I see the distinction between "bounded" and "unbounded" CMM as just whether you want to optimize the CMM intermediate values to avoid overflow, maximize dynamic range, and/or adhere to the constraints of a color profile (e.g. those using tables): the desired end result should be the same. If the final result is desired to be in a range outside of [0, 1] or [0, 2^n), like {16, 32}-bit float, or [-2, 2], or even fixed-point Q2.14, then the entire pipeline should carry the required amount of precision throughout, limited only by the constraints of the profiles involved. I really appreciate all the hard work you've done over the years to bring up a floating point pipeline -- I'm not asking for anything more!

If you have a sample that gives different output, please let me know.

The above example shows lcms giving different results when the input and output formats are float, vs. the input being integer (and output float). This is no surprise: the floating-point transform is only enabled in AllocEmptyTransform when both input and output formats are float.

I hope you're able to have another look at the updated PR.

mm2 commented 3 years ago

Already solved by 195c218dd3c8338e12563c9641ef89f84cc6f6b4 Thanks

mm2 commented 3 years ago

However I would argue that unbounded should only be conditioned on the output format: when the output format is floating point, the "unbounded" mode is still relevant when the input is integer: it is the only way to compute the "extended range" color values used by Apple above.

I fully agree. This is now the default behaviour. Thanks for the idea!

butcherg commented 3 years ago

So, following this discussion, I'd surmise that any formatter (Table 37 in the API doc) that ends in FLT or DBL used as the OutputFormat parameter in any of the cmsCreateTransform*() functions will produce an unbounded result... ?

BTW, in Table 37 there are a few integer formatters lurking at the end of the "Floating point" list on page 78...

mm2 commented 3 years ago

So, following this discussion, I'd surmise that any formatter (Table 37 in the API doc) that ends in FLT or DBL used as the OutputFormat parameter in any of the cmsCreateTransform*() functions will produce an unbounded result... ?

Yes, I have taken my time to think about this, and now I believe this is the right behaviour. Just imagine this example: you do a transform from AdobeRGB in 8 bits to sRGB in floats. Then you feed the transform with some flourescent green like (12, 253,20). This is on AdobeRGB gamut but outside any reasonable gamut. Even Lab is pushed to its limits. By this color. Anyway, what would you expect on output? Since you choose floats, you can handle negative or highlight values. Then you still can use the non-negatives flag or clip highlights if you want. Much better that getting results clipped to 0..1.0, which you can always get by using integer types on output. Any thoughts?

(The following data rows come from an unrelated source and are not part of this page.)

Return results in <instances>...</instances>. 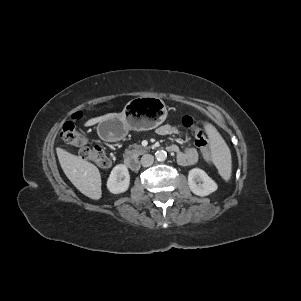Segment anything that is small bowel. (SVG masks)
I'll return each instance as SVG.
<instances>
[{"label":"small bowel","instance_id":"obj_1","mask_svg":"<svg viewBox=\"0 0 301 301\" xmlns=\"http://www.w3.org/2000/svg\"><path fill=\"white\" fill-rule=\"evenodd\" d=\"M157 134L160 136H170V135H179L180 130L178 127L166 124L163 126H160L157 129ZM175 148L176 157L180 164L183 165H191L194 164L199 157V153L197 148L195 147H186L183 150H179L176 145H170Z\"/></svg>","mask_w":301,"mask_h":301}]
</instances>
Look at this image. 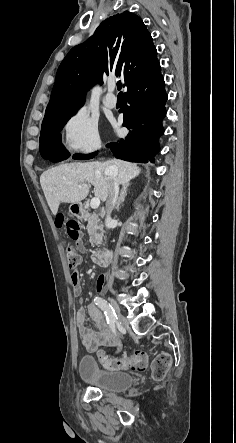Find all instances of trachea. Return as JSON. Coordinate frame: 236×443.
<instances>
[{"mask_svg": "<svg viewBox=\"0 0 236 443\" xmlns=\"http://www.w3.org/2000/svg\"><path fill=\"white\" fill-rule=\"evenodd\" d=\"M117 88H118V90H121V88H122L121 82L117 83ZM118 96H122V92L121 91L119 92Z\"/></svg>", "mask_w": 236, "mask_h": 443, "instance_id": "3493384b", "label": "trachea"}]
</instances>
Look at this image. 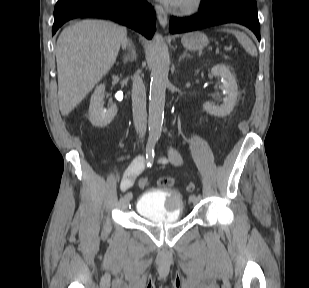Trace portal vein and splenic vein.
<instances>
[{
	"instance_id": "portal-vein-and-splenic-vein-1",
	"label": "portal vein and splenic vein",
	"mask_w": 309,
	"mask_h": 288,
	"mask_svg": "<svg viewBox=\"0 0 309 288\" xmlns=\"http://www.w3.org/2000/svg\"><path fill=\"white\" fill-rule=\"evenodd\" d=\"M231 49V47H225V51H230Z\"/></svg>"
}]
</instances>
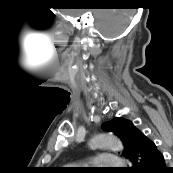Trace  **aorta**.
I'll return each mask as SVG.
<instances>
[{
	"label": "aorta",
	"mask_w": 173,
	"mask_h": 173,
	"mask_svg": "<svg viewBox=\"0 0 173 173\" xmlns=\"http://www.w3.org/2000/svg\"><path fill=\"white\" fill-rule=\"evenodd\" d=\"M92 149H110L115 152L123 151V144L121 140L110 133L96 134L90 141Z\"/></svg>",
	"instance_id": "1"
}]
</instances>
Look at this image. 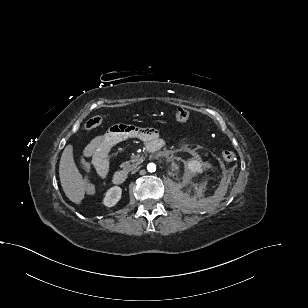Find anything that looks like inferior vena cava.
I'll return each mask as SVG.
<instances>
[{
	"label": "inferior vena cava",
	"instance_id": "602c4592",
	"mask_svg": "<svg viewBox=\"0 0 308 308\" xmlns=\"http://www.w3.org/2000/svg\"><path fill=\"white\" fill-rule=\"evenodd\" d=\"M137 173V170L136 169H133L132 171H131V174L132 175H135Z\"/></svg>",
	"mask_w": 308,
	"mask_h": 308
}]
</instances>
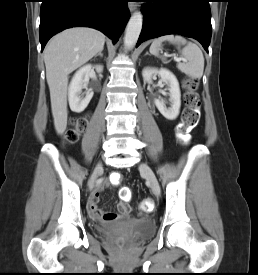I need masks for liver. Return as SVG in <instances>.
I'll use <instances>...</instances> for the list:
<instances>
[{
  "instance_id": "1",
  "label": "liver",
  "mask_w": 258,
  "mask_h": 275,
  "mask_svg": "<svg viewBox=\"0 0 258 275\" xmlns=\"http://www.w3.org/2000/svg\"><path fill=\"white\" fill-rule=\"evenodd\" d=\"M105 35L95 29H67L47 44L44 50L46 79L50 90L54 127L58 135L67 127V89L71 72L103 50Z\"/></svg>"
}]
</instances>
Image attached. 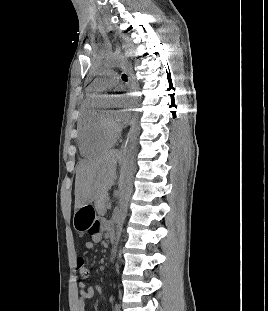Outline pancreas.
Segmentation results:
<instances>
[{
  "instance_id": "obj_1",
  "label": "pancreas",
  "mask_w": 268,
  "mask_h": 311,
  "mask_svg": "<svg viewBox=\"0 0 268 311\" xmlns=\"http://www.w3.org/2000/svg\"><path fill=\"white\" fill-rule=\"evenodd\" d=\"M110 205L109 197L106 194L95 200V209L98 214H104Z\"/></svg>"
}]
</instances>
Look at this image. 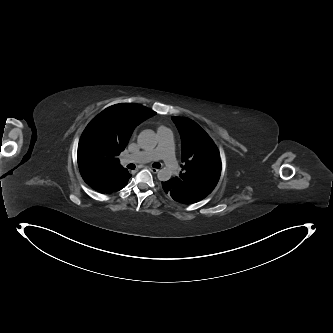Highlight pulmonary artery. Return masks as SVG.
Segmentation results:
<instances>
[{
    "label": "pulmonary artery",
    "instance_id": "pulmonary-artery-1",
    "mask_svg": "<svg viewBox=\"0 0 333 333\" xmlns=\"http://www.w3.org/2000/svg\"><path fill=\"white\" fill-rule=\"evenodd\" d=\"M159 143L153 150L141 151L129 155L122 159L123 164L128 163H148L154 160L161 159L164 161L165 167L170 172L176 169V163L173 150V134L168 128H161L157 131Z\"/></svg>",
    "mask_w": 333,
    "mask_h": 333
}]
</instances>
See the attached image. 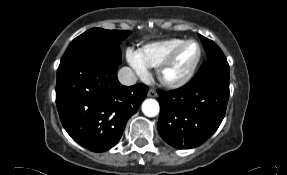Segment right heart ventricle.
Listing matches in <instances>:
<instances>
[{
  "label": "right heart ventricle",
  "mask_w": 287,
  "mask_h": 175,
  "mask_svg": "<svg viewBox=\"0 0 287 175\" xmlns=\"http://www.w3.org/2000/svg\"><path fill=\"white\" fill-rule=\"evenodd\" d=\"M183 41L180 38H169L144 44L138 50L140 61L146 68H158L170 52Z\"/></svg>",
  "instance_id": "1"
}]
</instances>
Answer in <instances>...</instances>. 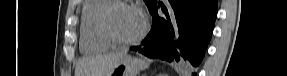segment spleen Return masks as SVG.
<instances>
[{"label":"spleen","mask_w":287,"mask_h":76,"mask_svg":"<svg viewBox=\"0 0 287 76\" xmlns=\"http://www.w3.org/2000/svg\"><path fill=\"white\" fill-rule=\"evenodd\" d=\"M136 60L141 63L142 69H146L148 67V64L146 63L145 60L142 59H136Z\"/></svg>","instance_id":"1"}]
</instances>
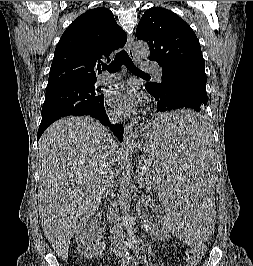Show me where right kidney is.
Returning <instances> with one entry per match:
<instances>
[{"label": "right kidney", "instance_id": "1", "mask_svg": "<svg viewBox=\"0 0 253 266\" xmlns=\"http://www.w3.org/2000/svg\"><path fill=\"white\" fill-rule=\"evenodd\" d=\"M102 229L97 221L91 219L86 221L77 229L76 242L79 253L86 258L101 256L105 249V241Z\"/></svg>", "mask_w": 253, "mask_h": 266}]
</instances>
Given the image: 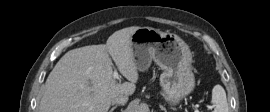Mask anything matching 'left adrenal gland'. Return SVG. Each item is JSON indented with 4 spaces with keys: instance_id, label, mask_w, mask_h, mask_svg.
Returning <instances> with one entry per match:
<instances>
[{
    "instance_id": "obj_1",
    "label": "left adrenal gland",
    "mask_w": 270,
    "mask_h": 112,
    "mask_svg": "<svg viewBox=\"0 0 270 112\" xmlns=\"http://www.w3.org/2000/svg\"><path fill=\"white\" fill-rule=\"evenodd\" d=\"M160 108H161V110H163L164 112H167L166 108L163 107L162 105H160Z\"/></svg>"
}]
</instances>
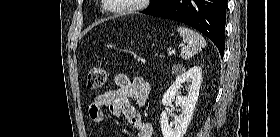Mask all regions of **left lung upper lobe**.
<instances>
[{
	"label": "left lung upper lobe",
	"mask_w": 280,
	"mask_h": 137,
	"mask_svg": "<svg viewBox=\"0 0 280 137\" xmlns=\"http://www.w3.org/2000/svg\"><path fill=\"white\" fill-rule=\"evenodd\" d=\"M163 0H157L153 5H150L145 11H148L154 7H156L157 5H159ZM144 11V12H145Z\"/></svg>",
	"instance_id": "1"
}]
</instances>
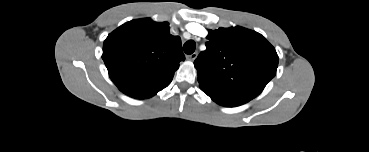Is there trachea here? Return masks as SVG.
<instances>
[{"label": "trachea", "mask_w": 369, "mask_h": 152, "mask_svg": "<svg viewBox=\"0 0 369 152\" xmlns=\"http://www.w3.org/2000/svg\"><path fill=\"white\" fill-rule=\"evenodd\" d=\"M196 43L193 40L187 41L184 46L183 50L186 54H192L195 51Z\"/></svg>", "instance_id": "trachea-1"}]
</instances>
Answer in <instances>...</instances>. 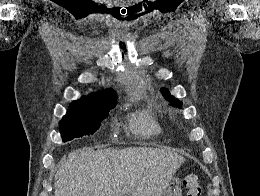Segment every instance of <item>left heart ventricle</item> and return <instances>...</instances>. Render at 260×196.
Segmentation results:
<instances>
[{
    "label": "left heart ventricle",
    "mask_w": 260,
    "mask_h": 196,
    "mask_svg": "<svg viewBox=\"0 0 260 196\" xmlns=\"http://www.w3.org/2000/svg\"><path fill=\"white\" fill-rule=\"evenodd\" d=\"M116 190H88V192H115Z\"/></svg>",
    "instance_id": "left-heart-ventricle-1"
}]
</instances>
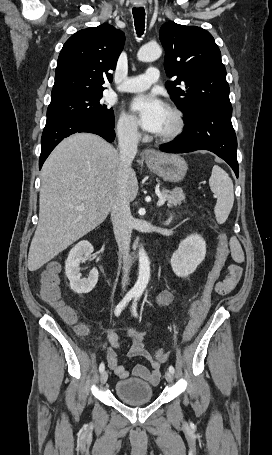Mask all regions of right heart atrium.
<instances>
[{
  "mask_svg": "<svg viewBox=\"0 0 272 455\" xmlns=\"http://www.w3.org/2000/svg\"><path fill=\"white\" fill-rule=\"evenodd\" d=\"M116 131L118 137L126 143H136L140 139V133L135 121L125 113L119 115Z\"/></svg>",
  "mask_w": 272,
  "mask_h": 455,
  "instance_id": "obj_1",
  "label": "right heart atrium"
}]
</instances>
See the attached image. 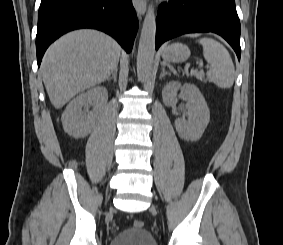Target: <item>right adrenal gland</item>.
<instances>
[{"instance_id":"2a0ac1e0","label":"right adrenal gland","mask_w":283,"mask_h":245,"mask_svg":"<svg viewBox=\"0 0 283 245\" xmlns=\"http://www.w3.org/2000/svg\"><path fill=\"white\" fill-rule=\"evenodd\" d=\"M117 73H118V69L116 68V69L113 71L112 76L109 77V78L107 79V81L109 82L111 79H113L114 82H116V81H117Z\"/></svg>"}]
</instances>
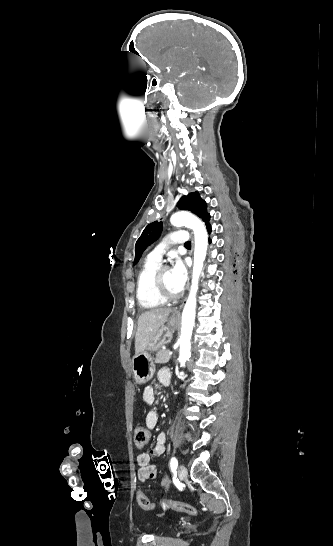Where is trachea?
I'll list each match as a JSON object with an SVG mask.
<instances>
[{
	"label": "trachea",
	"instance_id": "obj_1",
	"mask_svg": "<svg viewBox=\"0 0 333 546\" xmlns=\"http://www.w3.org/2000/svg\"><path fill=\"white\" fill-rule=\"evenodd\" d=\"M185 246H186V247H191V242H190V241L186 242V243H185Z\"/></svg>",
	"mask_w": 333,
	"mask_h": 546
}]
</instances>
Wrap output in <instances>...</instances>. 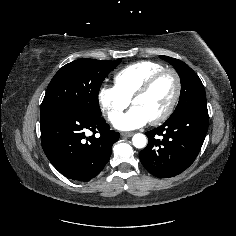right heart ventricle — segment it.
<instances>
[{
    "label": "right heart ventricle",
    "mask_w": 236,
    "mask_h": 236,
    "mask_svg": "<svg viewBox=\"0 0 236 236\" xmlns=\"http://www.w3.org/2000/svg\"><path fill=\"white\" fill-rule=\"evenodd\" d=\"M163 69V65L151 61H142L131 64L120 70L114 76L115 87L124 97L130 100L135 92L151 76Z\"/></svg>",
    "instance_id": "obj_1"
}]
</instances>
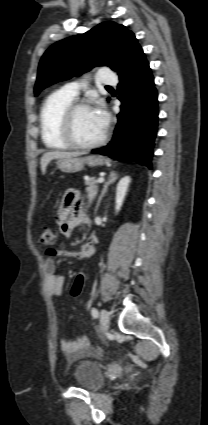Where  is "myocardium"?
<instances>
[{
  "mask_svg": "<svg viewBox=\"0 0 208 425\" xmlns=\"http://www.w3.org/2000/svg\"><path fill=\"white\" fill-rule=\"evenodd\" d=\"M84 109H92L91 106L84 102H73L63 113L61 120V135L63 139L74 149L90 150L101 146L105 143L108 131L105 128L102 136L95 142L82 143L78 141L74 135L73 125L74 118L78 111Z\"/></svg>",
  "mask_w": 208,
  "mask_h": 425,
  "instance_id": "f54148a6",
  "label": "myocardium"
}]
</instances>
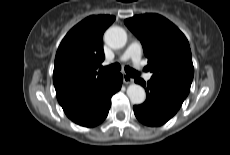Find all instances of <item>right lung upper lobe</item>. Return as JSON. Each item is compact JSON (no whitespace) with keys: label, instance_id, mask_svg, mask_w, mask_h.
<instances>
[{"label":"right lung upper lobe","instance_id":"cb5924a9","mask_svg":"<svg viewBox=\"0 0 230 155\" xmlns=\"http://www.w3.org/2000/svg\"><path fill=\"white\" fill-rule=\"evenodd\" d=\"M114 20L110 15L89 16L74 26L60 43L53 83L62 107L86 98L114 75L97 71L105 58L103 33Z\"/></svg>","mask_w":230,"mask_h":155}]
</instances>
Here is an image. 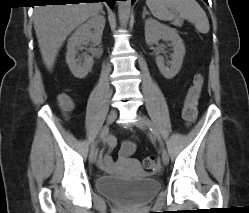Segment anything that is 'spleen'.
<instances>
[{
  "label": "spleen",
  "mask_w": 249,
  "mask_h": 213,
  "mask_svg": "<svg viewBox=\"0 0 249 213\" xmlns=\"http://www.w3.org/2000/svg\"><path fill=\"white\" fill-rule=\"evenodd\" d=\"M146 5L159 20L187 19L200 33L209 31L206 13L196 0H146Z\"/></svg>",
  "instance_id": "spleen-1"
}]
</instances>
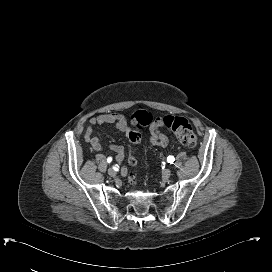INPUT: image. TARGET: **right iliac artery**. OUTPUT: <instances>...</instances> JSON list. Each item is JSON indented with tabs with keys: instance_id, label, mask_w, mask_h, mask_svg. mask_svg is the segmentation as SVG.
Instances as JSON below:
<instances>
[{
	"instance_id": "82829eb1",
	"label": "right iliac artery",
	"mask_w": 272,
	"mask_h": 272,
	"mask_svg": "<svg viewBox=\"0 0 272 272\" xmlns=\"http://www.w3.org/2000/svg\"><path fill=\"white\" fill-rule=\"evenodd\" d=\"M107 161H108V162H111V161H112V158H111V157H109V158L107 159Z\"/></svg>"
}]
</instances>
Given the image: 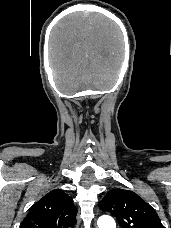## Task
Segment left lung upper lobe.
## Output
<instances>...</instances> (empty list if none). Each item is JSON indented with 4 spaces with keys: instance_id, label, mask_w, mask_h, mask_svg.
<instances>
[{
    "instance_id": "left-lung-upper-lobe-1",
    "label": "left lung upper lobe",
    "mask_w": 171,
    "mask_h": 228,
    "mask_svg": "<svg viewBox=\"0 0 171 228\" xmlns=\"http://www.w3.org/2000/svg\"><path fill=\"white\" fill-rule=\"evenodd\" d=\"M99 207L111 212L122 228H164L154 209L133 191L113 189Z\"/></svg>"
}]
</instances>
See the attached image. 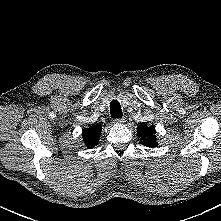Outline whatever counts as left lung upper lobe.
Listing matches in <instances>:
<instances>
[{
	"instance_id": "obj_1",
	"label": "left lung upper lobe",
	"mask_w": 221,
	"mask_h": 221,
	"mask_svg": "<svg viewBox=\"0 0 221 221\" xmlns=\"http://www.w3.org/2000/svg\"><path fill=\"white\" fill-rule=\"evenodd\" d=\"M137 135L140 137L141 142L147 147L153 148L158 145L155 136V127L153 125L150 127L145 124L138 126Z\"/></svg>"
}]
</instances>
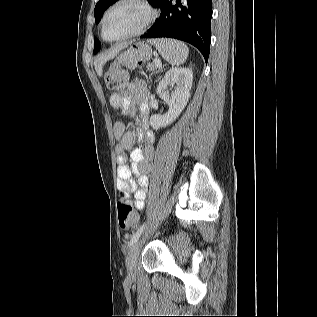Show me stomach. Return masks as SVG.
Segmentation results:
<instances>
[{
  "instance_id": "0dacf381",
  "label": "stomach",
  "mask_w": 317,
  "mask_h": 317,
  "mask_svg": "<svg viewBox=\"0 0 317 317\" xmlns=\"http://www.w3.org/2000/svg\"><path fill=\"white\" fill-rule=\"evenodd\" d=\"M151 56L152 49L147 43L136 42L117 57L122 58L121 65H124L125 68L132 69L135 66H147Z\"/></svg>"
}]
</instances>
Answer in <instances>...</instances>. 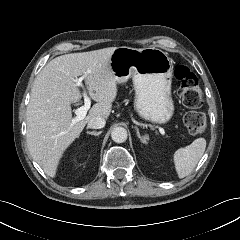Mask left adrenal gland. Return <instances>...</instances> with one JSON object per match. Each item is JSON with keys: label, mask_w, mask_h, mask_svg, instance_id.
Masks as SVG:
<instances>
[{"label": "left adrenal gland", "mask_w": 240, "mask_h": 240, "mask_svg": "<svg viewBox=\"0 0 240 240\" xmlns=\"http://www.w3.org/2000/svg\"><path fill=\"white\" fill-rule=\"evenodd\" d=\"M135 129H136L137 137L140 139V141H141L142 143H145V144H146V143H147V140H148V136H147V135L141 136L140 133H139L138 127H135Z\"/></svg>", "instance_id": "a2214340"}]
</instances>
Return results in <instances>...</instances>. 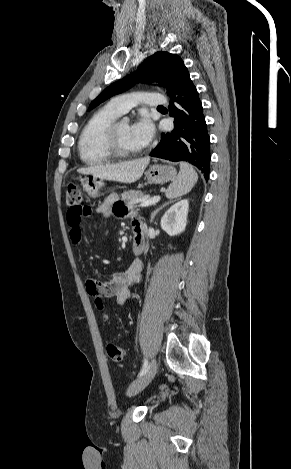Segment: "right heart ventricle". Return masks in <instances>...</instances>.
<instances>
[{
  "instance_id": "e07e8e85",
  "label": "right heart ventricle",
  "mask_w": 291,
  "mask_h": 469,
  "mask_svg": "<svg viewBox=\"0 0 291 469\" xmlns=\"http://www.w3.org/2000/svg\"><path fill=\"white\" fill-rule=\"evenodd\" d=\"M120 113L111 103L95 111L84 125L79 139L78 152L88 165H99L112 159L105 143L109 125L119 118Z\"/></svg>"
}]
</instances>
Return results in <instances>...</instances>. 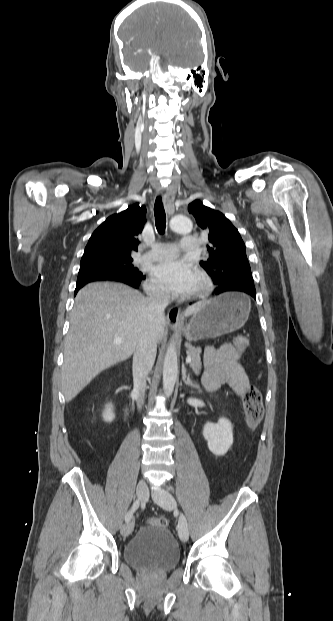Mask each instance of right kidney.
Wrapping results in <instances>:
<instances>
[{"mask_svg":"<svg viewBox=\"0 0 333 621\" xmlns=\"http://www.w3.org/2000/svg\"><path fill=\"white\" fill-rule=\"evenodd\" d=\"M102 416H103V420L105 422H112L114 420L115 414L113 412V405L112 404L107 405V407L104 410Z\"/></svg>","mask_w":333,"mask_h":621,"instance_id":"obj_1","label":"right kidney"}]
</instances>
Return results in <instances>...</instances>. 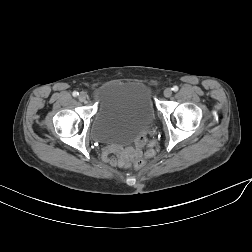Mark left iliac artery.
Returning <instances> with one entry per match:
<instances>
[{
	"label": "left iliac artery",
	"mask_w": 252,
	"mask_h": 252,
	"mask_svg": "<svg viewBox=\"0 0 252 252\" xmlns=\"http://www.w3.org/2000/svg\"><path fill=\"white\" fill-rule=\"evenodd\" d=\"M178 89H179V88H178V86H176V85L172 87V90H173L174 92H177Z\"/></svg>",
	"instance_id": "obj_1"
}]
</instances>
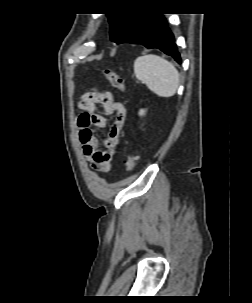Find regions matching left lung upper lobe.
Here are the masks:
<instances>
[{"label": "left lung upper lobe", "instance_id": "1", "mask_svg": "<svg viewBox=\"0 0 252 303\" xmlns=\"http://www.w3.org/2000/svg\"><path fill=\"white\" fill-rule=\"evenodd\" d=\"M106 15L109 18L111 40L119 43L146 13H113Z\"/></svg>", "mask_w": 252, "mask_h": 303}]
</instances>
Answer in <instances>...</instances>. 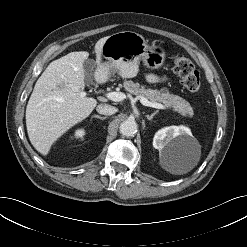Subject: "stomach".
Instances as JSON below:
<instances>
[{"instance_id":"1","label":"stomach","mask_w":247,"mask_h":247,"mask_svg":"<svg viewBox=\"0 0 247 247\" xmlns=\"http://www.w3.org/2000/svg\"><path fill=\"white\" fill-rule=\"evenodd\" d=\"M102 55L106 61L97 69V75L104 78L111 70L123 78H132L138 73L140 61L149 69H158L166 58L163 48L149 46L142 35L132 31L108 36Z\"/></svg>"}]
</instances>
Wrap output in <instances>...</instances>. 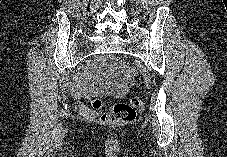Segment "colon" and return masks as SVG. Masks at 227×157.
Here are the masks:
<instances>
[{
  "mask_svg": "<svg viewBox=\"0 0 227 157\" xmlns=\"http://www.w3.org/2000/svg\"><path fill=\"white\" fill-rule=\"evenodd\" d=\"M91 103L95 109H99L103 106V101L100 99H94ZM142 104L143 99L140 96H133L130 100V104L122 102L115 103L108 112L101 116V120L109 124L131 121L136 115L135 108L140 107Z\"/></svg>",
  "mask_w": 227,
  "mask_h": 157,
  "instance_id": "5ec220e1",
  "label": "colon"
}]
</instances>
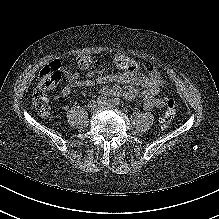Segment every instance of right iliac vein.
<instances>
[{
  "instance_id": "63e3f726",
  "label": "right iliac vein",
  "mask_w": 219,
  "mask_h": 219,
  "mask_svg": "<svg viewBox=\"0 0 219 219\" xmlns=\"http://www.w3.org/2000/svg\"><path fill=\"white\" fill-rule=\"evenodd\" d=\"M99 107H100V104H95L94 106H92L91 112L96 113L98 111Z\"/></svg>"
}]
</instances>
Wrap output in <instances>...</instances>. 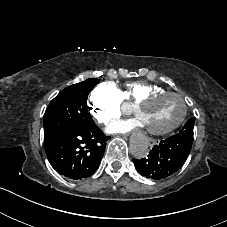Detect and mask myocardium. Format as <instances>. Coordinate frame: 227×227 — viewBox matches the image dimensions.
Listing matches in <instances>:
<instances>
[{"label":"myocardium","instance_id":"f54148a6","mask_svg":"<svg viewBox=\"0 0 227 227\" xmlns=\"http://www.w3.org/2000/svg\"><path fill=\"white\" fill-rule=\"evenodd\" d=\"M164 95H172L177 97L178 99L181 100L182 104H183V112L182 115L180 116V118L177 120V122L175 124H173L170 128L166 129V130H162V131H153V130H146L147 134L150 136H155V137H162L165 136L169 133L174 132L175 130H177L185 121L187 114H188V104H187V99L186 97L177 91H168V90H162V91H158V92H153L150 94H147L145 96H143L142 98H140L139 100H137L134 104V116L136 118V110L141 107L142 105H145L161 96Z\"/></svg>","mask_w":227,"mask_h":227}]
</instances>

BTW, in Table 37 there are a few integer formatters lurking at the end of the "Floating point" list on page 78...

Thanks! I will fix that ASAP

butcherg commented 3 years ago

Makes perfect sense to me; any calculation to a float destination should not be bounded by data container or even black/white constraints. My software doesn't do integer->float transforms, as I translate whatever image input to float for subsequent internal use, including color transforms.

jpap commented 3 years ago

Verified 195c218dd3c8338e12563c9641ef89f84cc6f6b4 also fixes the problem.